The reason for the pile-up is that successive Presidents have dithered in deciding pending mercy petitions. Most of the pending cases —- 28 in number as of today —- in the Rashtrapati Bhawan were left undecided by the current President Pratibha Patil’s predecessor, A P J Abdul Kalam. During his five-year stay in the Rashtrapati Bhawan, Kalam decided only one mercy plea —rejecting the plea of rapist Dhananjoy Chatterjee, who was thereafter hanged. Similarly, Kalam’s predecessor K R Narayanan also didn’t clear any mercy petition. The only President in recent times who diligently performed this Constitutional duty was Shankar Dayal Sharma.
What is the view of President Pratibha Patil on mercy petitions?
Like her predecessor, President Patil is not keen on clearing any pending case. She is said to be of the view that since most of the pending mercy petitions were left by her predecessor, she can’t be pushed to clear the pile. However, it is not known whether she supports or opposes the death penalty.
Can the President disregard the recommendations of the MHA in mercy petition cases?

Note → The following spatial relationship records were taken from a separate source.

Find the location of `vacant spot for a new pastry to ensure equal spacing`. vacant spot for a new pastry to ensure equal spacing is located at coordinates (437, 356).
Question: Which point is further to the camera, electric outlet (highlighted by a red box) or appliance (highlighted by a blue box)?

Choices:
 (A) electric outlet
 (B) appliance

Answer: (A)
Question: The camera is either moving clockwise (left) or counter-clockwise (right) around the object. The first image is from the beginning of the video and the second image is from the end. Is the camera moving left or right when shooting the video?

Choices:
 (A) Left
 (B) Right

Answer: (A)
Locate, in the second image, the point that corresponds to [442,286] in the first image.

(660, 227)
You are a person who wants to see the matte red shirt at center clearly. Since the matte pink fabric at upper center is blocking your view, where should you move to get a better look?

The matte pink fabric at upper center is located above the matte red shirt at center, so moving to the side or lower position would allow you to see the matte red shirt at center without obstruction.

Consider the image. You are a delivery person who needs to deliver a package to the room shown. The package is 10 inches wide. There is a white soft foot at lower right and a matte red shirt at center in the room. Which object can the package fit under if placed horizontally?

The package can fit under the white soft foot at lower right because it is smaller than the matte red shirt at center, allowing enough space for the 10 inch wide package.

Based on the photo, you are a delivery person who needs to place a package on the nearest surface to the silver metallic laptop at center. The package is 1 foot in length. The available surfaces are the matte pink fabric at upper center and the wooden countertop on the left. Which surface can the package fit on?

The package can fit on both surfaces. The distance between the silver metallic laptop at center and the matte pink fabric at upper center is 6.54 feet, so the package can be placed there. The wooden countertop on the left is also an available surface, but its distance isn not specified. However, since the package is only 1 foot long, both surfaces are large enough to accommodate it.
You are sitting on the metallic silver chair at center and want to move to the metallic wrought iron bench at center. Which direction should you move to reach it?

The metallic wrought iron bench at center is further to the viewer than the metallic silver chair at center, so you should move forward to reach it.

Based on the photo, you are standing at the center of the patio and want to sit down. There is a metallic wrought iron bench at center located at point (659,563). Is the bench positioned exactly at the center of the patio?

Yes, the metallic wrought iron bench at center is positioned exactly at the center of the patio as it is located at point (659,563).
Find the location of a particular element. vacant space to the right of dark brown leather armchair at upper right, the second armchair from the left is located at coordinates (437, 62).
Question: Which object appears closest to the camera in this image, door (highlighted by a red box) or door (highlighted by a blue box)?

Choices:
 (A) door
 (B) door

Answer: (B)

No. Under the settled law, including judgments of the Supreme Court, the President is bound by the advice of the Union council of ministers while deciding mercy petitions. In a legal opinion, the previous Attorney General said that the recommendation of the MHA can be accepted as the view of the entire council of ministers on the subject because under the Transaction of Business Rules of the Government of India, the MHA is the Ministry charged with making recommendations with regard to mercy petitions by those on death row. In one case, then President Kalam returned the file of a convict, saying he didn’t agree with the recommendation of the MHA with regard to that particular case. He was of the view that the convict deserved to get his death sentence commuted to life without parole. However, the MHA refused to abide by his view.
Can the Central Government fast-track any particular cases?
While a lot has been said and written about how the Centre plans to jump the queue and fast-track the hanging of Pakistani gunman Ajmal Kasab, the possibility of such a thing happening is still not known. A lot would depend on whether the President agrees to decide Kasab’s case, if and when it is filed, out of the pending cases and decided the same without deciding the other cases.